SOURCE PASSAGE ▸
-- start --

Hosemann’s first action item, however, relates to Mississippi’s most valuable resources: our teachers and our children.
“For Mississippi to succeed, public schools must succeed,” said Hosemann during his annual Neshoba County Fair speech. “Spending our taxpayer dollars wisely starts with increasing teacher pay . . . . Just adequately funding education is not adequate for me.”
While he did not announce a specific bid for higher office, Hosemann said he plans to be on the ballot in 2019—but not as Secretary of State.
“We are excited thinking about Mississippi’s future and how our fresh eyes might envision all the ways we can rise together,” he said.
Hosemann, first elected as Secretary of State in 2007, also highlighted three of his major achievements while in office.
This year, Mississippians celebrate their fourth anniversary with a constitutional Voter ID law. Hosemann, a champion for protecting the integrity of elections, spearheaded the effort to see the law’s enactment. While other states continue to be embroiled in litigation over Voter ID, Mississippi’s law has yet to be challenged in court.
“You remember some of the liberal Democrats saying 400,000 people would be disenfranchised,” Hosemann said. “We listened to and trusted each other when we were deciding how to shape our Voter ID law. And, instead of disenfranchising anyone, we enfranchised more than 6,000 citizens who now have a free Voter ID inviting them to the polls on Election Day.”
Other achievements including raising almost $1 billion for the State’s schoolchildren through 16th Section leases and overseeing the wholesale revision of Mississippi’s business laws to make it as easy as possible to open up a business and invest in the State.
Hosemann closed his remarks with a request to voters: remember the 3,200 Mississippi National Guardsmen and women defending our rights in the Middle East when considering whether to cast a ballot in November.
“They will not be home for the Fair, football season, or Christmas,” Hosemann said. “Our obligation to them is to go vote.”

-- end --

(Stored items)

-- start --

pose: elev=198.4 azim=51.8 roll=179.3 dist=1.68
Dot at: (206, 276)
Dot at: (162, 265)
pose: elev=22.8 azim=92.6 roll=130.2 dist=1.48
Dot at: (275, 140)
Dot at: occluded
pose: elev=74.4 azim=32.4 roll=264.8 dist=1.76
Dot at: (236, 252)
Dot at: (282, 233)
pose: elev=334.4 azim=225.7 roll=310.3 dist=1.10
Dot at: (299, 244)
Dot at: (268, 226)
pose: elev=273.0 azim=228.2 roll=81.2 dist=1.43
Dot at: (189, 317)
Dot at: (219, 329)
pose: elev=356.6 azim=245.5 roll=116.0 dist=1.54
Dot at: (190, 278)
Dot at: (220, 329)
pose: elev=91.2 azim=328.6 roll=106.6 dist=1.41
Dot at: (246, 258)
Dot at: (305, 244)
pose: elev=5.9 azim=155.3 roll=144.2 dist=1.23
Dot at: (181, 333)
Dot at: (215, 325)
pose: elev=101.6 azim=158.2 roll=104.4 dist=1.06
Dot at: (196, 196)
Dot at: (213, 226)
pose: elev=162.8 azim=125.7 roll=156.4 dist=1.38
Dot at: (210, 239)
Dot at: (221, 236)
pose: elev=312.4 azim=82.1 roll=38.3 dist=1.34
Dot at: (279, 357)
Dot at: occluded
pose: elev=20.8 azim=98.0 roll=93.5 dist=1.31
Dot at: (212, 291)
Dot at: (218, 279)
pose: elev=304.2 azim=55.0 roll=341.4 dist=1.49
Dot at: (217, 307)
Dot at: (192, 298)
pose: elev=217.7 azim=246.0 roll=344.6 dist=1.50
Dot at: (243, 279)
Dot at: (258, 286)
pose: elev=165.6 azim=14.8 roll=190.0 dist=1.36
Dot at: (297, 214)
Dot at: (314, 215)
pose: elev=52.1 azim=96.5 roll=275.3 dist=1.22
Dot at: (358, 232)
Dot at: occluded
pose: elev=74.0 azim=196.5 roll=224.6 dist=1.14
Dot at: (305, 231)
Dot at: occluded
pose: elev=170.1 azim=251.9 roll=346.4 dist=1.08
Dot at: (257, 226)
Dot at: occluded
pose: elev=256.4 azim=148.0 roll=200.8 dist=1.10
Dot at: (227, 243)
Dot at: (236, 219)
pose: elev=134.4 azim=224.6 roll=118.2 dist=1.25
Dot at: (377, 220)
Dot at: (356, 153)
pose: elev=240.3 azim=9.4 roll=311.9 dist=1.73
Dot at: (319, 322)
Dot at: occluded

-- end --

TASK LIST ▸
a – Decide whether each statement below agrees with the Hosemann article. Answer yes or no for each, and quote the article's deciding words. (i) Hosemann was first elected Secretary of State in 2007. (ii) Hosemann announced a specific bid for higher office. (iii) Mississippi's Voter ID law has been challenged in court.
b – Output the Hosemann article's wording from "Hosemann, first elected" through "challenged in court.", reproduced character for character.

RESULTS FOR EACH TASK ▸
a –
(i) Yes: "Hosemann, first elected as Secretary of State in 2007"
(ii) No: "While he did not announce a specific bid for higher office"
(iii) No: "Mississippi’s law has yet to be challenged in court."

b –
Hosemann, first elected as Secretary of State in 2007, also highlighted three of his major achievements while in office.
This year, Mississippians celebrate their fourth anniversary with a constitutional Voter ID law. Hosemann, a champion for protecting the integrity of elections, spearheaded the effort to see the law’s enactment. While other states continue to be embroiled in litigation over Voter ID, Mississippi’s law has yet to be challenged in court.